The network isn't static!
So far none of the results we've seen should come as anything of a shock to anyone who understands the statistics assoicated with a Poisson process. The real Bitcoin network is somewhat more subtle though because it is really a non-homogeneous Poisson process; underlying hashing capacities change throughout each difficulty period of 2016 blocks. If we start out at, say, 300 PH/s but add 0.2% new capacity every day, then after 14 days (a little more than the 2016 blocks take) we'd have 308.5 PH/s. That means that towards the end of the 2016 blocks we're actually going to see blocks found more quickly than at the start. In addition, as we saw in "Lies, damned lies and Bitcoin difficulties", the nominal hash rate calculated at the end of each difficulty period lags about a week behind the current hash rate.
The 0.2% increase per day isn't a completely random number; it's a good approximation to the underlying trend for the last couple of months. Comparing this and the "ideal" numbers where there's no change in the network's hash rate we can see the following:
The difference isn't all that great. Our mean block finding time is closer to 9 minutes 45 seconds, while our mean time to see a block take an hour or longer increases to once every 480 blocks.
What about more extreme changes in hash rate?
A hash rate increase of 0.2% per day doesn't have much effect, but what about 2% per day? 2% seems like a huge number based on recent months, but was quite common in the earlier part of 2014. At the same time as considering positive increases it seems worth considering negative changes too.
A +2% per day change corresponds to a nominal 24.8% increase in hash rate over 2016 blocks and takes about 11.2 days. The rapid increase causes us to find blocks very quickly and thus readjust the difficulty quickly. A -2% per day change has a much larger impact, however, because our 2016 blocks end up taking nearer to 21 days. This would correspond to a hash rate reduction of 34.6%.
The following curves assume a steady state change, i.e. what would happen if we'd been seeing a steady +2%, 0% or -2% change in the previous difficulty period too. As such these are more extreme that we would see in the first difficulty period for which the change was occurring; they do match a second or subsequent period:
During our +2% expansion we see a mean block time closer to 8 minutes, but with a -2% contraction the mean moves closer to 15 minutes!

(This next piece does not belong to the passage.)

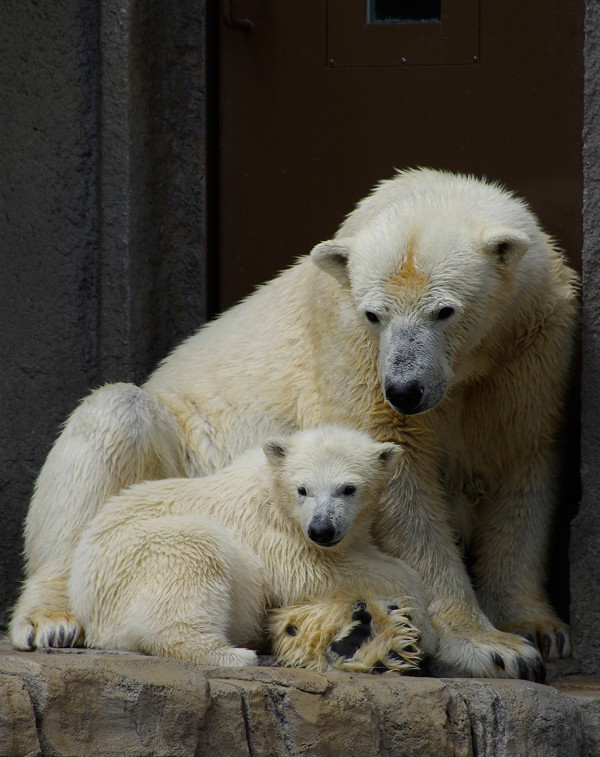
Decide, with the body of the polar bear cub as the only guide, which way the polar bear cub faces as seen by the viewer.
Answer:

Now let's look at the same behaviour for our 6 confirmations:
As we might expect, the pattern for a single block is mirrored for 6 blocks.
Final thoughts
The Bitcoin design is surprisingly well adjusted for a network in which hash rates are expanding. Given that technologies continually improve then that's probably the right bias as a normal schedule of replacing older, less power efficient, hardware with newer, more power efficient models will tend to see global hash rates increase.
On the surface it looks like it works much less well when we see steady contraction of the global hash rate, but such contractions are much less likely. In general miners will remove their least power efficient hardware from the network rather than their most efficient, so if the BTC price reduces the impact on the hash rate is significantly dampened.
There is another interesting aspect to the reduced block finding rate. One of the theories about the recent decline in the BTC price is that a lot of the downward pressure comes from miners selling newly-mined coins. If miners start to unplug hardware and the block finding rate falls then some of this pressure will also reduce because fewer coins will be being mined each day. Whether this actually happens or not may be an interesting indicator of what might happen when the block reward halves in 2016.